-------- Document text

Commercial release, and submission for review, of a
recording, though, is another thing, moving from one’s community to cast it on
the waters of the world and subject it to critical comparison.
Would one buy this when one can also buy CD or digital
releases of at least some of the old Bulgarian records by the regional ensembles
and radio choirs? The Balkanton LPs of choirs from Bulgarian festivals in the
early 1970s, or a little later Marcel Cellier’s “Le Mystère Des Voix
Bulgares” French releases of recordings by the Bulgarian State Radio and
Television choir directed by Filip Koutev, the finest of the composer-arrangers.
Or field recordings of the village music from which their raw material and
singers were drawn.
In the pre-EU 1970s those voices, and instrumentalists
too, with their mighty skill, exciting asymmetric rhythms, soaring melodies and
goosebump-raising harmonisations, were indeed magic from a mysterious land
locked behind the dark Iron Curtain. In Bulgaria there’s still an Ensemble named
after Koutev, but there’s now also a worldwide diaspora of Bulgarian singers and
musicians, and Bulgarian-style choirs have sprung up in the USA, Australia,
Denmark or wherever people have been seduced by the sound and want to learn to
make it themselves. So, on record, does the London Bulgarian Choir have
something of its own to offer?
On the CD it comprises thirty-six female singers of a
variety of national origins including Bulgarian plus, unlike the majority of
such choirs, six men. Eight of the sixteen tracks are new compositions or
arrangements for this choir by Bulgarian composer Kiril Todorov (responsible for
the misbegotten cocktail-swing of Folk Scat, but it seems now with regained
dignity), the result of a commission paid from the BBC Performing Arts Fund. In
two of these the choir is accompanied by an eight-piece largely Bulgarian band,
of kaval, soprano sax, tambura, violin, guitar, tupan and darbuka.
The singing, while it doesn’t achieve the heights of
the classic Bulgarian sound, is strong, with Dessislava’s the most striking
among the solo voices. The material works well too, though on the whole it goes
for wider harmonic intervals than the thrilling close seconds and less that made
the ‘mystery of the Bulgarian voices’ such a revelation to non-Balkan listeners.
There’s a characteristic sound to most of the radio
choir recordings, a spacious glow that seems to come from the mic-ing and
acoustics in the concert hall used by Radio Sofia. The recording quality of the
London choir’s album is OK, though the reverb on the final track is unconvincing
and the birdsong samples superfluous.
So are the LBC making a distinctive statement, or are
they just enthusiasts singing in a foreign language dressed up in clothes
derived from someone else’s traditional costume? Well, while provenance shapes
perception, you don’t have to be German to play Mozart, and a record mainly
comes down to what comes out of the speakers, which in this case is music from
one of most impressive of the Bulgarian folk-chorale diaspora.

----------------
-------- Information shown

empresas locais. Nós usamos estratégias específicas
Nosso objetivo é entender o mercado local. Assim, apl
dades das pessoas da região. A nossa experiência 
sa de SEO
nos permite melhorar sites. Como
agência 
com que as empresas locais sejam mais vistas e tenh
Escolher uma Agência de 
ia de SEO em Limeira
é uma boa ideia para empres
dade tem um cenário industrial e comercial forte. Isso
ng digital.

----------------

What the task requires — Translate this sentence from the text about the London Bulgarian Choir into Spanish: "The recording quality of the London choir's album is OK, though the reverb on the final track is unconvincing and the birdsong samples superfluous."

Task output — La calidad de grabación del álbum del coro londinense es aceptable, aunque la reverberación de la última pista no resulta convincente y las muestras de canto de pájaros sobran.